JAKARTA, KOMPAS — Taekwondoin putri Indonesia, Mariska Halinda, meminta maaf atas kegagalannya menambah medali bagi tim Indonesia pada Asian Games 2018. Mariska adalah atlet senior yang menjadi andalan tim taekwondo Indonesia untuk meraih medali pada disiplin kyrugi atau pertarungan.
”Saya meminta maaf kepada seluruh rakyat Indonesia dan semua pihak yang sudah membantu saya selama ini karena saya gagal menambah medali bagi Indonesia,” kata Mariska, sambil menahan tangisnya.
Mariska adalah atlet kyorugi paling senior yang masih bertahan di pelatnas. Mariska dipanggil ke pelatnas pada 2014 dan pernah mengikuti Asian Games Incheon 2014.
Mariska menunjukkan keperkasaannya dengan meraih medali emas pada SEA Games 2015 dan 2017. Bersama atlet pelatnas lainnya, Mariska menjalani pelatihan intensif di Korea Selatan selama empat bulan terakhir dan meraih medali perunggu pada Kejuaraan Taekwondo Asia dan medali emas di Universiade, Mei lalu.
Atlet berusia 24 tahun itu tampil pada kelas -53 kilogram. Ia tampil sangat dominan pada babak perdelapan final dengan mengalahkan atlet Timor Leste, Maria M de Jesus Boavida Barros. Mariska yang sangat dominan menang 28-3.
Pada babak perempat final, Mariska menghadapi taekwondoin Lebanon, Laetitia Aoun. Laga di antara keduanya berlangsung ketat sejak babak pertama.
Aoun dengan mudah mendapat angka demi angka, sedangkan Mariska harus bersusah payah untuk mengimbanginya. Aoun unggul 8-5 pada babak pertama.

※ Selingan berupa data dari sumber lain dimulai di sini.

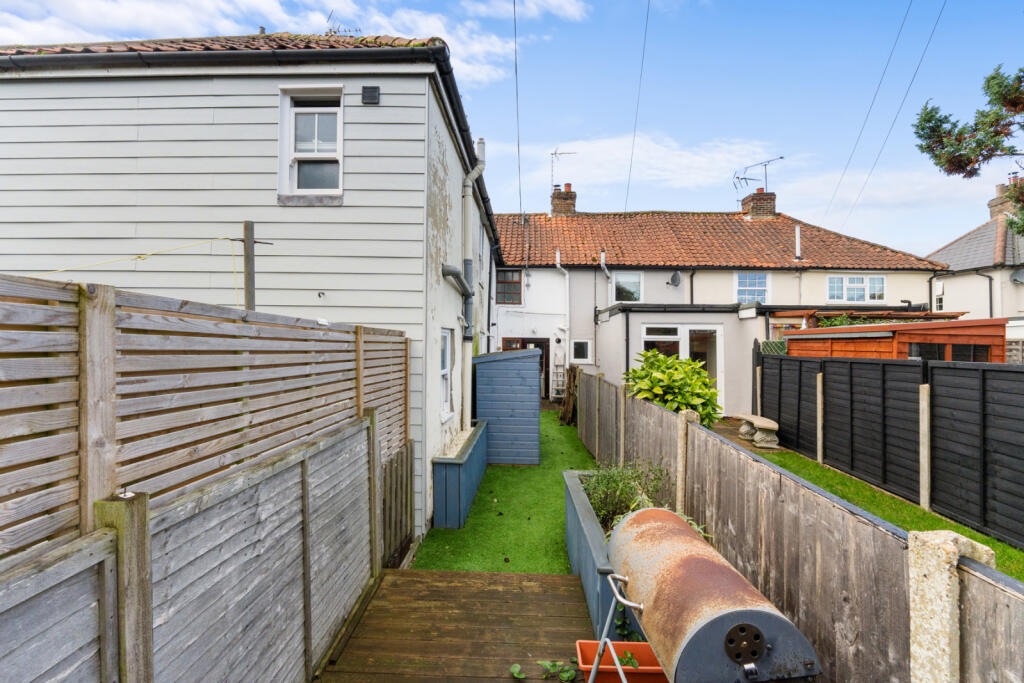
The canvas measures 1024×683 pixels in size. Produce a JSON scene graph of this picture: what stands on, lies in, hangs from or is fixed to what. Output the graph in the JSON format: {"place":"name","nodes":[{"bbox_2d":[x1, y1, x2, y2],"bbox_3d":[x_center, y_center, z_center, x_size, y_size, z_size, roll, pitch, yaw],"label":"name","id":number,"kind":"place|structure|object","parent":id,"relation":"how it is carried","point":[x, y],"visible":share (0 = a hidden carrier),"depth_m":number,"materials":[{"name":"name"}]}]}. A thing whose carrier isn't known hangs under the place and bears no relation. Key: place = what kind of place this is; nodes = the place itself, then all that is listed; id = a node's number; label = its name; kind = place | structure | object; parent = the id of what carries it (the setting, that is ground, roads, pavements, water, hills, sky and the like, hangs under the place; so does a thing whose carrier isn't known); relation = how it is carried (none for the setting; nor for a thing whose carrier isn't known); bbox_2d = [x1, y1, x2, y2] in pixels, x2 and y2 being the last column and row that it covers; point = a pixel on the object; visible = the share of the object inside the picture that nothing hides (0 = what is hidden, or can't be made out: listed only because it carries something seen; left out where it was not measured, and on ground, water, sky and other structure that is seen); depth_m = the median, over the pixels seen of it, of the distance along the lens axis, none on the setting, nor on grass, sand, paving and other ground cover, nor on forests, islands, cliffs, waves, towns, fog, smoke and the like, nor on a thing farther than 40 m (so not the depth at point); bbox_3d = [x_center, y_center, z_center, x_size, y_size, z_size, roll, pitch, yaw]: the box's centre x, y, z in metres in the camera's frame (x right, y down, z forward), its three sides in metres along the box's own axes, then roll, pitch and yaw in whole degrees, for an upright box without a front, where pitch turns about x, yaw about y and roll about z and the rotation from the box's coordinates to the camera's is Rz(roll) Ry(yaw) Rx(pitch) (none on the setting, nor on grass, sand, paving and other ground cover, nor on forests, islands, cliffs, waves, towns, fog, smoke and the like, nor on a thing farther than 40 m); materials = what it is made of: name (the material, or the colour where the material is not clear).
{"place":"outdoors","nodes":[
{"label":"outdoors","id":0,"kind":"place"},
{"bbox_2d":[0,28,505,547],"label":"house","id":1,"kind":"structure","parent":0,"point":[143,150],"depth_m":5.03,"materials":[{"name":"white wood"}]},
{"bbox_2d":[278,86,344,202],"bbox_3d":[-2.037,-1.994,5.274,0.765,1.271,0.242,0,0,2],"label":"window","id":2,"kind":"structure","parent":1,"relation":"in","point":[285,154],"depth_m":5.32,"materials":[{"name":"white"}]},
{"bbox_2d":[325,11,361,36],"bbox_3d":[-2.342,-4.191,7.001,0.547,0.561,0.392,0,0,2],"label":"antenna","id":3,"kind":"object","parent":1,"relation":"on","point":[337,30],"visible":0.55,"depth_m":6.97,"materials":[{"name":"black metal"}]},
{"bbox_2d":[361,85,379,104],"bbox_3d":[-1.429,-2.463,5.146,0.176,0.179,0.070,0,0,2],"label":"wall vent","id":4,"kind":"object","parent":1,"relation":"attached to","point":[365,92],"visible":0.96,"depth_m":5.12,"materials":[{"name":"metal"}]},
{"bbox_2d":[439,328,453,420],"bbox_3d":[-0.903,0.423,6.538,0.150,1.309,0.908,0,0,2],"label":"window","id":5,"kind":"structure","parent":1,"relation":"in","point":[447,337],"depth_m":6.81,"materials":[{"name":"white"}]},
{"bbox_2d":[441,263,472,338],"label":"drainpipe","id":6,"kind":"object","parent":1,"relation":"attached to","point":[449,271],"visible":0.92,"depth_m":7.30,"materials":[{"name":"grey plastic"}]},
{"bbox_2d":[459,139,486,426],"bbox_3d":[-0.596,-0.798,7.859,0.364,4.483,0.584,0,0,2],"label":"drainpipe","id":7,"kind":"object","parent":1,"relation":"attached to","point":[471,176],"visible":0.9,"depth_m":7.82,"materials":[{"name":"metal"}]},
{"bbox_2d":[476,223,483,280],"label":"window","id":8,"kind":"structure","parent":1,"relation":"in","point":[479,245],"depth_m":9.99,"materials":[{"name":"white"}]},
{"bbox_2d":[0,0,584,85],"label":"cloud","id":9,"kind":"structure","parent":0,"point":[207,6],"materials":[{"name":"white"}]},
{"bbox_2d":[310,569,597,682],"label":"wooden deck","id":10,"kind":"structure","parent":0,"point":[572,596],"materials":[{"name":"brown wood"}]},
{"bbox_2d":[0,398,394,682],"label":"wooden fence","id":11,"kind":"object","parent":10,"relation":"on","point":[305,498],"visible":0.99,"depth_m":2.10,"materials":[{"name":"grey wood"}]},
{"bbox_2d":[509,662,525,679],"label":"plant","id":12,"kind":"object","parent":10,"relation":"on","point":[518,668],"visible":0.97,"depth_m":2.98,"materials":[{"name":"green plant"}]},
{"bbox_2d":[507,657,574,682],"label":"plants","id":13,"kind":"object","parent":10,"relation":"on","point":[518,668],"visible":0.94,"depth_m":2.94,"materials":[{"name":"green plant"}]},
{"bbox_2d":[561,468,647,639],"bbox_3d":[0.749,1.684,3.968,0.546,0.603,2.021,0,0,2],"label":"planter","id":14,"kind":"object","parent":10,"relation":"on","point":[598,540],"visible":0.41,"depth_m":3.67,"materials":[{"name":"wood"}]},
{"bbox_2d":[582,459,667,531],"bbox_3d":[0.909,1.268,4.203,0.733,0.567,0.879,0,0,2],"label":"shrub","id":15,"kind":"object","parent":14,"relation":"in","point":[602,506],"visible":0.56,"depth_m":4.14,"materials":[{"name":"green plant"}]},
{"bbox_2d":[588,569,644,682],"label":"metal stand","id":16,"kind":"object","parent":10,"relation":"on","point":[614,588],"visible":0.85,"depth_m":2.40,"materials":[{"name":"metal"}]},
{"bbox_2d":[574,639,667,682],"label":"planter box","id":17,"kind":"object","parent":10,"relation":"on","point":[580,644],"visible":0.69,"depth_m":2.71,"materials":[{"name":"orange plastic"}]},
{"bbox_2d":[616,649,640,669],"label":"plant","id":18,"kind":"object","parent":17,"relation":"in","point":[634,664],"visible":0.65,"depth_m":2.65,"materials":[{"name":"green plant"}]},
{"bbox_2d":[607,505,820,682],"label":"barbecue","id":19,"kind":"object","parent":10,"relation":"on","point":[742,626],"visible":0.99,"depth_m":2.01,"materials":[{"name":"metal"}]},
{"bbox_2d":[411,412,599,572],"label":"lawn","id":20,"kind":"structure","parent":0,"point":[562,550],"materials":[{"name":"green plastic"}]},
{"bbox_2d":[432,419,489,528],"bbox_3d":[-0.607,1.670,6.480,0.494,0.708,2.177,0,0,2],"label":"planter","id":21,"kind":"object","parent":20,"relation":"on","point":[457,484],"visible":0.89,"depth_m":5.54,"materials":[{"name":"blue wood"}]},
{"bbox_2d":[472,347,542,464],"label":"shed","id":22,"kind":"structure","parent":20,"relation":"on","point":[532,401],"depth_m":8.29,"materials":[{"name":"blue wood"}]},
{"bbox_2d":[558,364,579,425],"bbox_3d":[1.384,1.345,12.312,0.460,1.443,1.017,0,0,2],"label":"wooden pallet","id":23,"kind":"object","parent":20,"relation":"on","point":[570,379],"visible":0.8,"depth_m":12.15,"materials":[{"name":"brown wood"}]},
{"bbox_2d":[0,0,1022,254],"label":"sky","id":24,"kind":"structure","parent":0,"point":[682,130],"materials":[{"name":"blue"}]},
{"bbox_2d":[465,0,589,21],"label":"cloud","id":25,"kind":"structure","parent":0,"point":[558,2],"materials":[{"name":"white"}]},
{"bbox_2d":[519,135,789,195],"label":"cloud","id":26,"kind":"structure","parent":0,"point":[600,170],"materials":[{"name":"white"}]},
{"bbox_2d":[491,194,950,410],"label":"house","id":27,"kind":"structure","parent":0,"point":[894,281],"depth_m":16.58,"materials":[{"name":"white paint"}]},
{"bbox_2d":[495,269,522,304],"bbox_3d":[-0.153,-1.750,16.399,0.906,1.272,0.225,0,0,2],"label":"window","id":28,"kind":"structure","parent":27,"relation":"in","point":[505,275],"depth_m":16.38,"materials":[{"name":"brown wood"}]},
{"bbox_2d":[512,0,522,213],"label":"overhead wire","id":29,"kind":"object","parent":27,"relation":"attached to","point":[516,70],"visible":0.98,"depth_m":11.98,"materials":[{"name":"black plastic"}]},
{"bbox_2d":[501,337,550,400],"bbox_3d":[0.364,0.966,15.644,1.878,2.094,0.190,0,0,2],"label":"door","id":30,"kind":"structure","parent":27,"relation":"in","point":[542,347],"depth_m":15.63,"materials":[{"name":"brown wood"}]},
{"bbox_2d":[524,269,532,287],"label":"wall lamp","id":31,"kind":"object","parent":27,"relation":"attached to","point":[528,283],"visible":0.98,"depth_m":16.13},
{"bbox_2d":[555,250,569,366],"bbox_3d":[1.650,-0.837,16.817,0.457,4.346,0.646,0,0,2],"label":"drainpipe","id":32,"kind":"object","parent":27,"relation":"attached to","point":[558,265],"visible":0.88,"depth_m":16.93,"materials":[{"name":"white plastic"}]},
{"bbox_2d":[550,183,575,216],"bbox_3d":[1.968,-5.253,20.285,0.824,1.661,0.732,0,0,2],"label":"chimney","id":33,"kind":"object","parent":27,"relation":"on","point":[554,204],"visible":0.73,"depth_m":20.02,"materials":[{"name":"red brick"}]},
{"bbox_2d":[549,148,575,188],"bbox_3d":[1.903,-6.594,20.268,1.053,1.905,0.811,0,0,36],"label":"antenna","id":34,"kind":"object","parent":33,"relation":"attached to","point":[552,154],"visible":0.86,"depth_m":20.31,"materials":[{"name":"metal"}]},
{"bbox_2d":[571,339,591,362],"bbox_3d":[2.105,0.319,15.702,0.678,0.849,0.154,0,0,2],"label":"window","id":35,"kind":"structure","parent":27,"relation":"in","point":[584,349],"depth_m":15.69,"materials":[{"name":"white plastic"}]},
{"bbox_2d":[600,249,612,304],"bbox_3d":[3.026,-1.751,16.405,0.294,2.381,0.702,0,0,2],"label":"drainpipe","id":36,"kind":"object","parent":27,"relation":"attached to","point":[602,257],"visible":0.82,"depth_m":16.52,"materials":[{"name":"white plastic"}]},
{"bbox_2d":[612,272,642,302],"bbox_3d":[3.636,-1.657,16.235,1.056,1.188,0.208,0,0,2],"label":"window","id":37,"kind":"structure","parent":27,"relation":"in","point":[634,277],"depth_m":16.25,"materials":[{"name":"glass"}]},
{"bbox_2d":[624,0,650,211],"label":"overhead wire","id":38,"kind":"object","parent":27,"relation":"attached to","point":[648,10],"visible":0.97,"depth_m":14.59,"materials":[{"name":"plastic"}]},
{"bbox_2d":[668,270,681,286],"bbox_3d":[5.021,-1.896,15.839,0.381,0.502,0.519,0,0,2],"label":"satellite dish","id":39,"kind":"object","parent":27,"relation":"attached to","point":[676,277],"visible":0.98,"depth_m":15.87,"materials":[{"name":"grey metal"}]},
{"bbox_2d":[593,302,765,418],"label":"extension","id":40,"kind":"object","parent":27,"relation":"attached to","point":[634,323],"visible":0.64,"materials":[{"name":"beige paint"}]},
{"bbox_2d":[642,322,725,409],"bbox_3d":[4.166,0.705,12.665,2.350,2.274,0.175,0,0,2],"label":"patio door","id":41,"kind":"structure","parent":27,"relation":"in","point":[682,333],"depth_m":12.65,"materials":[{"name":"white plastic"}]},
{"bbox_2d":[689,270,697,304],"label":"drainpipe","id":42,"kind":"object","parent":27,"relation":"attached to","point":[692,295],"visible":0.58,"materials":[{"name":"black plastic"}]},
{"bbox_2d":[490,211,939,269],"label":"tiled roof","id":43,"kind":"structure","parent":27,"relation":"on","point":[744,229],"depth_m":17.34,"materials":[{"name":"orange tile"}]},
{"bbox_2d":[734,271,769,303],"bbox_3d":[7.542,-1.656,16.175,1.184,1.346,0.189,0,0,2],"label":"window","id":44,"kind":"structure","parent":27,"relation":"in","point":[742,287],"depth_m":16.19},
{"bbox_2d":[741,189,776,218],"bbox_3d":[9.396,-4.856,19.437,0.816,1.554,0.882,0,0,2],"label":"chimney","id":45,"kind":"object","parent":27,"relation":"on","point":[772,200],"visible":0.66,"depth_m":19.11,"materials":[{"name":"red brick"}]},
{"bbox_2d":[732,156,784,195],"bbox_3d":[9.590,-6.217,20.036,1.825,1.764,0.991,0,0,27],"label":"antenna","id":46,"kind":"object","parent":45,"relation":"attached to","point":[780,158],"visible":0.93,"depth_m":20.04,"materials":[{"name":"black metal"}]},
{"bbox_2d":[793,223,801,260],"bbox_3d":[9.174,-3.107,16.509,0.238,1.214,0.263,0,0,2],"label":"vent pipe","id":47,"kind":"object","parent":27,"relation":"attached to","point":[798,229],"visible":0.95,"depth_m":16.47,"materials":[{"name":"white"}]},
{"bbox_2d":[827,274,885,303],"bbox_3d":[10.826,-1.648,16.161,1.829,1.110,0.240,0,0,2],"label":"window","id":48,"kind":"structure","parent":27,"relation":"in","point":[860,285],"depth_m":16.16,"materials":[{"name":"white plastic"}]},
{"bbox_2d":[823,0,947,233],"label":"power line","id":49,"kind":"object","parent":27,"relation":"attached to","point":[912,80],"visible":0.96,"depth_m":16.27,"materials":[{"name":"plastic"}]},
{"bbox_2d":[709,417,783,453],"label":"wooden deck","id":50,"kind":"structure","parent":0,"point":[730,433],"materials":[{"name":"brown"}]},
{"bbox_2d":[734,413,779,447],"bbox_3d":[4.705,1.747,9.944,0.458,0.446,1.372,0,0,2],"label":"stone bench","id":51,"kind":"object","parent":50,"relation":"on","point":[768,425],"visible":0.93,"depth_m":9.58,"materials":[{"name":"stone"}]},
{"bbox_2d":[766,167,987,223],"label":"cloud","id":52,"kind":"structure","parent":0,"point":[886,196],"materials":[{"name":"white"}]},
{"bbox_2d":[745,443,1023,580],"label":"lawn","id":53,"kind":"structure","parent":0,"point":[926,514],"materials":[{"name":"green plant"}]},
{"bbox_2d":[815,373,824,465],"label":"fence post","id":54,"kind":"object","parent":53,"relation":"on","point":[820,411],"visible":0.97,"depth_m":8.25,"materials":[{"name":"beige concrete"}]},
{"bbox_2d":[758,349,1023,546],"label":"black fence","id":55,"kind":"object","parent":53,"relation":"on","point":[800,365],"visible":0.98,"depth_m":6.27,"materials":[{"name":"black wood"}]},
{"bbox_2d":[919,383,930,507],"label":"concrete post","id":56,"kind":"object","parent":53,"relation":"on","point":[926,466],"visible":0.98,"depth_m":5.99,"materials":[{"name":"beige concrete"}]},
{"bbox_2d":[925,179,1023,326],"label":"neighbouring house","id":57,"kind":"structure","parent":0,"point":[1022,307],"depth_m":20.02,"materials":[{"name":"beige paint"}]},
{"bbox_2d":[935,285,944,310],"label":"window","id":58,"kind":"structure","parent":57,"relation":"in","point":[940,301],"depth_m":17.71,"materials":[{"name":"white"}]},
{"bbox_2d":[975,271,991,319],"bbox_3d":[17.146,-0.935,18.662,0.359,3.440,0.609,0,0,2],"label":"drainpipe","id":59,"kind":"object","parent":57,"relation":"attached to","point":[990,303],"visible":0.71,"depth_m":18.57,"materials":[{"name":"grey plastic"}]},
{"bbox_2d":[989,180,1019,219],"bbox_3d":[20.585,-5.592,21.247,0.686,1.714,0.999,0,0,2],"label":"chimney","id":60,"kind":"object","parent":57,"relation":"on","point":[1000,188],"visible":0.63,"depth_m":21.15,"materials":[{"name":"brick"}]},
{"bbox_2d":[1009,268,1023,284],"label":"satellite dish","id":61,"kind":"object","parent":57,"relation":"attached to","point":[1016,275],"visible":0.96,"depth_m":19.22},
{"label":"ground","id":62,"kind":"structure","parent":0},
{"bbox_2d":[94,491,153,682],"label":"fence post","id":63,"kind":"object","parent":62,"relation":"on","point":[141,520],"visible":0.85,"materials":[{"name":"wood"}]},
{"bbox_2d":[0,268,411,572],"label":"wooden fence","id":64,"kind":"object","parent":62,"relation":"on","point":[81,323],"visible":0.79,"depth_m":1.92,"materials":[{"name":"brown wood"}]},
{"bbox_2d":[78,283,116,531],"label":"fence post","id":65,"kind":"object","parent":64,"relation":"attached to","point":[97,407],"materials":[{"name":"brown wood"}]},
{"bbox_2d":[242,220,255,309],"bbox_3d":[-2.093,0.257,4.061,0.132,2.477,0.117,0,0,2],"label":"wooden post","id":66,"kind":"object","parent":62,"relation":"on","point":[251,273],"visible":0.48,"depth_m":4.03,"materials":[{"name":"brown wood"}]},
{"bbox_2d":[22,235,248,308],"bbox_3d":[-2.747,-0.420,3.428,1.390,0.677,0.665,0,0,2],"label":"clothesline","id":67,"kind":"object","parent":66,"relation":"attached to","point":[233,255],"visible":0.77,"depth_m":3.55,"materials":[{"name":"yellow"}]},
{"bbox_2d":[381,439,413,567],"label":"wooden gate","id":68,"kind":"structure","parent":62,"relation":"on","point":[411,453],"depth_m":4.62,"materials":[{"name":"brown wood"}]},
{"bbox_2d":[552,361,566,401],"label":"ladder","id":69,"kind":"object","parent":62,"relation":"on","point":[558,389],"visible":0.74,"depth_m":15.49,"materials":[{"name":"silver metal"}]},
{"bbox_2d":[626,349,721,427],"bbox_3d":[2.531,0.972,8.120,1.619,1.673,1.628,0,0,2],"label":"shrub","id":70,"kind":"object","parent":62,"relation":"on","point":[704,373],"visible":0.71,"depth_m":7.82,"materials":[{"name":"green plant"}]},
{"bbox_2d":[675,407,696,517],"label":"concrete post","id":71,"kind":"object","parent":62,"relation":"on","point":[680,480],"visible":0.49,"depth_m":4.23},
{"bbox_2d":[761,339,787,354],"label":"lattice","id":72,"kind":"object","parent":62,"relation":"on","point":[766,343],"visible":0.26,"depth_m":11.36,"materials":[{"name":"green"}]},
{"bbox_2d":[574,366,1023,682],"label":"wooden fence","id":73,"kind":"object","parent":62,"relation":"on","point":[662,415],"visible":0.87,"depth_m":2.60,"materials":[{"name":"brown wood"}]},
{"bbox_2d":[783,317,1008,360],"bbox_3d":[7.477,0.790,10.419,2.721,2.360,3.220,0,0,2],"label":"wooden shed","id":74,"kind":"structure","parent":62,"relation":"on","point":[808,331],"depth_m":9.25,"materials":[{"name":"wood"}]},
{"bbox_2d":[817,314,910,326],"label":"climbing plant","id":75,"kind":"object","parent":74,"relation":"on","point":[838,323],"visible":0.22,"depth_m":12.20,"materials":[{"name":"green plant"}]},
{"bbox_2d":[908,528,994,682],"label":"concrete post","id":76,"kind":"object","parent":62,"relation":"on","point":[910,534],"visible":0.79,"depth_m":1.56,"materials":[{"name":"beige concrete"}]},
{"bbox_2d":[913,65,1023,238],"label":"tree","id":77,"kind":"object","parent":62,"relation":"on","point":[920,136],"visible":0.96,"depth_m":10.22,"materials":[{"name":"plant"}]},
{"bbox_2d":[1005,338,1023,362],"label":"wooden fence","id":78,"kind":"object","parent":62,"relation":"on","point":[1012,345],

Pada babak kedua, Mariska berusaha menyerang secara agresif dan mulai menambah angka demi angka. Namun, Aoun yang tidak banyak bergerak menyerang justru terus menambah poin sehingga unggul tipis atas Mariska dengan skor 15-14.
Pada babak ketiga, Mariska terus berusaha untuk menang, tetapi justru nilai Aoun yang bertambah dengan cepat. Mariska mendapat beberapa poin saat Aoun dihukum karena terlalu pasif. Namun, Mariska akhirnya harus menyerah dengan skor tipis 22-23.
”Saya sudah mencoba bertanding sebaik-baiknya, tetapi pertahanan saya mungkin kurang rapat,” kata Mariska.
Pelatih tim taekwondo Taufik Krisna mengatakan, secara teknik dan taktik, Mariska lebih baik dibandingkan Aoun. Taufik curiga sensitivitas alat sensor yang digunakan Mariska terlalu tinggi sehingga beberapa serangan Aoun yang seharusnya tidak mendapat poin karena terlalu lemah justru mendapat poin.
”Kami sudah mempelajari alat sensor itu dan kami tahu banyak tendangan Aoun seharusnya tidak menghasilkan angka,” kata Taufik.
Kecurigaan Taufik cukup wajar karena sebelum Mariska berlaga, pertandingan sempat dihentikan selama tiga jam karena kerusakan pada alat sensor.
Sementara itu, Sekretaris Jenderal Pengurus Besar Taekwondo Indonesia (PBTI) Dirc Richard menilai Mariska sedikit gugup sehingga kehilangan daya tekan pada awal laga. Mariska juga kurang beruntung sehingga ada banyak serangan yang tidak menghasilkan angka.
”Mariska seharusnya terus berinisiatif menekan dan mendominasi permainan. Ada beberapa taktik serangan balik yang kurang tepat. Namun, faktor kurang beruntung juga menjadi faktor pengganjal,” kata Richard.
Kegagalan Mariska juga diikuti oleh Reynaldi Atmanegara pada kelas -58 kg putra dan Shaleha Fitriana Yusuf pada kelas -67 kg. Reynaldi kalah pada babak 16 besar dari Hou Kwangwu dari Taiwan dengan skor telak 14-36.
Sementara itu, Shaleha harus mengakui keunggulan Liu Qing dari Makau. Setelah menjalani pertarungan ketat, Shaleha kalah 21-25.
”Kami berharap dapat memberi kejutan pada laga-laga lainnya. Masih ada tujuh nomor lagi yang akan dipertandingkan,” kata Zulkifli Tanjung, Ketua Harian PBTI.